YOUR TASK:
Repeat each entry verbatim.

GIVEN DATA:
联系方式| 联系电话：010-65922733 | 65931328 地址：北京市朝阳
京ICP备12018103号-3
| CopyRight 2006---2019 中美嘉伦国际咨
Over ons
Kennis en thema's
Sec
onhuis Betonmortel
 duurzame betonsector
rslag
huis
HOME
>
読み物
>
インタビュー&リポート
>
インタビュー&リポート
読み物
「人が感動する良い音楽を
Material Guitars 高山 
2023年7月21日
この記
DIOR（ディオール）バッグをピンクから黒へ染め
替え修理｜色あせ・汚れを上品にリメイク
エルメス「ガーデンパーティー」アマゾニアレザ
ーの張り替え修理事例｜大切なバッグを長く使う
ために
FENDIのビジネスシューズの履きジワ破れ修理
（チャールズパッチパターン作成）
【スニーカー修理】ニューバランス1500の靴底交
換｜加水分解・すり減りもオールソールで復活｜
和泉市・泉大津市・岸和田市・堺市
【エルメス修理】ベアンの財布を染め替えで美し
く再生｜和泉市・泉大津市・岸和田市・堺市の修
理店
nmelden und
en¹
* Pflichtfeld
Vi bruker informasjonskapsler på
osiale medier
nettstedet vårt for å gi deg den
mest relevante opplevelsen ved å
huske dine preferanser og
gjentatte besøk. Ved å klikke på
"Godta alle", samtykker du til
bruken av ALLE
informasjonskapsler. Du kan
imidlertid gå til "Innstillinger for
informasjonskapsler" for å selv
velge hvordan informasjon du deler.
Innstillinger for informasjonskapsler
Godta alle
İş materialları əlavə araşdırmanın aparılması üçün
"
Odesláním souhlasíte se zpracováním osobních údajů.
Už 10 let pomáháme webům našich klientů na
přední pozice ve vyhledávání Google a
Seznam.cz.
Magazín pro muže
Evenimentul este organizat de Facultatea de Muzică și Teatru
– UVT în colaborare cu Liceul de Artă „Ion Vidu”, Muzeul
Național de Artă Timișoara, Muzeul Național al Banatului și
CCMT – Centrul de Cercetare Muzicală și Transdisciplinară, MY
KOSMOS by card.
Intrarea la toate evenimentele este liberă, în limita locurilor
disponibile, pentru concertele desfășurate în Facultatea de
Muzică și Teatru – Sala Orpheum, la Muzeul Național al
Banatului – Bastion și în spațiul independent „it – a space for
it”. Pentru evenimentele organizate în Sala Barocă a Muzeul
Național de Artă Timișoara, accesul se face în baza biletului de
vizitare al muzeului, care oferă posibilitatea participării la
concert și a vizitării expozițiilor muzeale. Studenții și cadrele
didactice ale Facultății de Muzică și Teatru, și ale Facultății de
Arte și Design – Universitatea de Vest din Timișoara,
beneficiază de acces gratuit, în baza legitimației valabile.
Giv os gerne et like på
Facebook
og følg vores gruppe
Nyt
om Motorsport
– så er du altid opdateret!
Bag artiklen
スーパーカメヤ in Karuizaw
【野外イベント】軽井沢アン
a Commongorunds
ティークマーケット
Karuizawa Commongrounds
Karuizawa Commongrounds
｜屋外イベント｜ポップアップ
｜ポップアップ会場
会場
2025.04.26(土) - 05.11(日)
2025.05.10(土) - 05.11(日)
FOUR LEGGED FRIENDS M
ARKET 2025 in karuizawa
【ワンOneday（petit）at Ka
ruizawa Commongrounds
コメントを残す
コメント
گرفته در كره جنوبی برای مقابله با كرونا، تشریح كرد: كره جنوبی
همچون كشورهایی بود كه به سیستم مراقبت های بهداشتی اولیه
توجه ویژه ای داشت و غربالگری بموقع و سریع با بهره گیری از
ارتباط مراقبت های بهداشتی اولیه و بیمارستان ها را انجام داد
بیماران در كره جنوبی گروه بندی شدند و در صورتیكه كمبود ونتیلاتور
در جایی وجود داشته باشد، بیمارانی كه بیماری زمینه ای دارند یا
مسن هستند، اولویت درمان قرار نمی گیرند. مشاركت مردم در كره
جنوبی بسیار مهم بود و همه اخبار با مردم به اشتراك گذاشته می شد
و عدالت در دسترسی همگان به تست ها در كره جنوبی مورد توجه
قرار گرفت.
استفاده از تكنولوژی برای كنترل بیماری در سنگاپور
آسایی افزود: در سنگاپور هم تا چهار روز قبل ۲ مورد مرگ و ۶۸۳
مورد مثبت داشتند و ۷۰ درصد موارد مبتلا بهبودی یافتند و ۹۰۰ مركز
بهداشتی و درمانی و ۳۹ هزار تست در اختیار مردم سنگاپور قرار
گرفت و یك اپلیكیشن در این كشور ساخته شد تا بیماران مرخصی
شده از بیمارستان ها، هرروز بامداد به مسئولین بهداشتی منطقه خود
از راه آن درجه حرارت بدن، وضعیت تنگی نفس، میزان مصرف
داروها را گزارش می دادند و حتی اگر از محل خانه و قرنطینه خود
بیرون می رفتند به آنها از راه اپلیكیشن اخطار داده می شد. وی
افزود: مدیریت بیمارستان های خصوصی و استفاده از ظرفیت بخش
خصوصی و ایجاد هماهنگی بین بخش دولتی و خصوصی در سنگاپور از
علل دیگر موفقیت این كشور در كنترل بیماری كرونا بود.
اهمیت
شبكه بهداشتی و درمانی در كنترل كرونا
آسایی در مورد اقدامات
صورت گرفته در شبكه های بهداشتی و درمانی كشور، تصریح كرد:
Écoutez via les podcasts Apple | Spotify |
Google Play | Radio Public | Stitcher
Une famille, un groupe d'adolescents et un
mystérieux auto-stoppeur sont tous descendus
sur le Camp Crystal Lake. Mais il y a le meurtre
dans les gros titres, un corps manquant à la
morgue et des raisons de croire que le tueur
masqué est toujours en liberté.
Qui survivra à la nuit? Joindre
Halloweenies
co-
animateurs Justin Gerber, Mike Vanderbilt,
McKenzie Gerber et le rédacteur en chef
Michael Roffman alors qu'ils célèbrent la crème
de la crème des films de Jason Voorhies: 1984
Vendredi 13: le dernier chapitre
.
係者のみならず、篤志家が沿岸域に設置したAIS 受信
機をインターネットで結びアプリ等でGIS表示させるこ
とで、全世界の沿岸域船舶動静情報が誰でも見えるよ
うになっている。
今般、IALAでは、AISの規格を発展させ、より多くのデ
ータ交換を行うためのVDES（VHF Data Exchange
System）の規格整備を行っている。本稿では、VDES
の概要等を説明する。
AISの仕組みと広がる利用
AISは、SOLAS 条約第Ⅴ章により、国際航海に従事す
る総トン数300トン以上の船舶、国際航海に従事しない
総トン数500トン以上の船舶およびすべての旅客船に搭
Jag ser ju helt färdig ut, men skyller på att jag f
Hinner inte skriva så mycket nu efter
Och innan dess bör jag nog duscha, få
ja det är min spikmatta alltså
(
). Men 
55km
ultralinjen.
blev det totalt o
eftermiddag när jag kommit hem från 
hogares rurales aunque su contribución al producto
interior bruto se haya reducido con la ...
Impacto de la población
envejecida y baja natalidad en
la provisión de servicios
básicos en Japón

WRITTEN RESPONSE:
联系方式| 联系电话：010-65922733 | 65931328 地址：北京市朝阳
京ICP备12018103号-3
| CopyRight 2006---2019 中美嘉伦国际咨
Over ons
Kennis en thema's
Sec
onhuis Betonmortel
 duurzame betonsector
rslag
huis
HOME
>
読み物
>
インタビュー&リポート
>
インタビュー&リポート
読み物
「人が感動する良い音楽を
Material Guitars 高山 
2023年7月21日
この記
DIOR（ディオール）バッグをピンクから黒へ染め
替え修理｜色あせ・汚れを上品にリメイク
エルメス「ガーデンパーティー」アマゾニアレザ
ーの張り替え修理事例｜大切なバッグを長く使う
ために
FENDIのビジネスシューズの履きジワ破れ修理
（チャールズパッチパターン作成）
【スニーカー修理】ニューバランス1500の靴底交
換｜加水分解・すり減りもオールソールで復活｜
和泉市・泉大津市・岸和田市・堺市
【エルメス修理】ベアンの財布を染め替えで美し
く再生｜和泉市・泉大津市・岸和田市・堺市の修
理店
nmelden und
en¹
* Pflichtfeld
Vi bruker informasjonskapsler på
osiale medier
nettstedet vårt for å gi deg den
mest relevante opplevelsen ved å
huske dine preferanser og
gjentatte besøk. Ved å klikke på
"Godta alle", samtykker du til
bruken av ALLE
informasjonskapsler. Du kan
imidlertid gå til "Innstillinger for
informasjonskapsler" for å selv
velge hvordan informasjon du deler.
Innstillinger for informasjonskapsler
Godta alle
İş materialları əlavə araşdırmanın aparılması üçün
"
Odesláním souhlasíte se zpracováním osobních údajů.
Už 10 let pomáháme webům našich klientů na
přední pozice ve vyhledávání Google a
Seznam.cz.
Magazín pro muže
Evenimentul este organizat de Facultatea de Muzică și Teatru
– UVT în colaborare cu Liceul de Artă „Ion Vidu”, Muzeul
Național de Artă Timișoara, Muzeul Național al Banatului și
CCMT – Centrul de Cercetare Muzicală și Transdisciplinară, MY
KOSMOS by card.
Intrarea la toate evenimentele este liberă, în limita locurilor
disponibile, pentru concertele desfășurate în Facultatea de
Muzică și Teatru – Sala Orpheum, la Muzeul Național al
Banatului – Bastion și în spațiul independent „it – a space for
it”. Pentru evenimentele organizate în Sala Barocă a Muzeul
Național de Artă Timișoara, accesul se face în baza biletului de
vizitare al muzeului, care oferă posibilitatea participării la
concert și a vizitării expozițiilor muzeale. Studenții și cadrele
didactice ale Facultății de Muzică și Teatru, și ale Facultății de
Arte și Design – Universitatea de Vest din Timișoara,
beneficiază de acces gratuit, în baza legitimației valabile.
Giv os gerne et like på
Facebook
og følg vores gruppe
Nyt
om Motorsport
– så er du altid opdateret!
Bag artiklen
スーパーカメヤ in Karuizaw
【野外イベント】軽井沢アン
a Commongorunds
ティークマーケット
Karuizawa Commongrounds
Karuizawa Commongrounds
｜屋外イベント｜ポップアップ
｜ポップアップ会場
会場
2025.04.26(土) - 05.11(日)
2025.05.10(土) - 05.11(日)
FOUR LEGGED FRIENDS M
ARKET 2025 in karuizawa
【ワンOneday（petit）at Ka
ruizawa Commongrounds
コメントを残す
コメント
گرفته در كره جنوبی برای مقابله با كرونا، تشریح كرد: كره جنوبی
همچون كشورهایی بود كه به سیستم مراقبت های بهداشتی اولیه
توجه ویژه ای داشت و غربالگری بموقع و سریع با بهره گیری از
ارتباط مراقبت های بهداشتی اولیه و بیمارستان ها را انجام داد
بیماران در كره جنوبی گروه بندی شدند و در صورتیكه كمبود ونتیلاتور
در جایی وجود داشته باشد، بیمارانی كه بیماری زمینه ای دارند یا
مسن هستند، اولویت درمان قرار نمی گیرند. مشاركت مردم در كره
جنوبی بسیار مهم بود و همه اخبار با مردم به اشتراك گذاشته می شد
و عدالت در دسترسی همگان به تست ها در كره جنوبی مورد توجه
قرار گرفت.
استفاده از تكنولوژی برای كنترل بیماری در سنگاپور
آسایی افزود: در سنگاپور هم تا چهار روز قبل ۲ مورد مرگ و ۶۸۳
مورد مثبت داشتند و ۷۰ درصد موارد مبتلا بهبودی یافتند و ۹۰۰ مركز
بهداشتی و درمانی و ۳۹ هزار تست در اختیار مردم سنگاپور قرار
گرفت و یك اپلیكیشن در این كشور ساخته شد تا بیماران مرخصی
شده از بیمارستان ها، هرروز بامداد به مسئولین بهداشتی منطقه خود
از راه آن درجه حرارت بدن، وضعیت تنگی نفس، میزان مصرف
داروها را گزارش می دادند و حتی اگر از محل خانه و قرنطینه خود
بیرون می رفتند به آنها از راه اپلیكیشن اخطار داده می شد. وی
افزود: مدیریت بیمارستان های خصوصی و استفاده از ظرفیت بخش
خصوصی و ایجاد هماهنگی بین بخش دولتی و خصوصی در سنگاپور از
علل دیگر موفقیت این كشور در كنترل بیماری كرونا بود.
اهمیت
شبكه بهداشتی و درمانی در كنترل كرونا
آسایی در مورد اقدامات
صورت گرفته در شبكه های بهداشتی و درمانی كشور، تصریح كرد:
Écoutez via les podcasts Apple | Spotify |
Google Play | Radio Public | Stitcher
Une famille, un groupe d'adolescents et un
mystérieux auto-stoppeur sont tous descendus
sur le Camp Crystal Lake. Mais il y a le meurtre
dans les gros titres, un corps manquant à la
morgue et des raisons de croire que le tueur
masqué est toujours en liberté.
Qui survivra à la nuit? Joindre
Halloweenies
co-
animateurs Justin Gerber, Mike Vanderbilt,
McKenzie Gerber et le rédacteur en chef
Michael Roffman alors qu'ils célèbrent la crème
de la crème des films de Jason Voorhies: 1984
Vendredi 13: le dernier chapitre
.
係者のみならず、篤志家が沿岸域に設置したAIS 受信
機をインターネットで結びアプリ等でGIS表示させるこ
とで、全世界の沿岸域船舶動静情報が誰でも見えるよ
うになっている。
今般、IALAでは、AISの規格を発展させ、より多くのデ
ータ交換を行うためのVDES（VHF Data Exchange
System）の規格整備を行っている。本稿では、VDES
の概要等を説明する。
AISの仕組みと広がる利用
AISは、SOLAS 条約第Ⅴ章により、国際航海に従事す
る総トン数300トン以上の船舶、国際航海に従事しない
総トン数500トン以上の船舶およびすべての旅客船に搭
Jag ser ju helt färdig ut, men skyller på att jag f
Hinner inte skriva så mycket nu efter
Och innan dess bör jag nog duscha, få
ja det är min spikmatta alltså
(
). Men 
55km
ultralinjen.
blev det totalt o
eftermiddag när jag kommit hem från 
hogares rurales aunque su contribución al producto
interior bruto se haya reducido con la ...
Impacto de la población
envejecida y baja natalidad en
la provisión de servicios
básicos en Japón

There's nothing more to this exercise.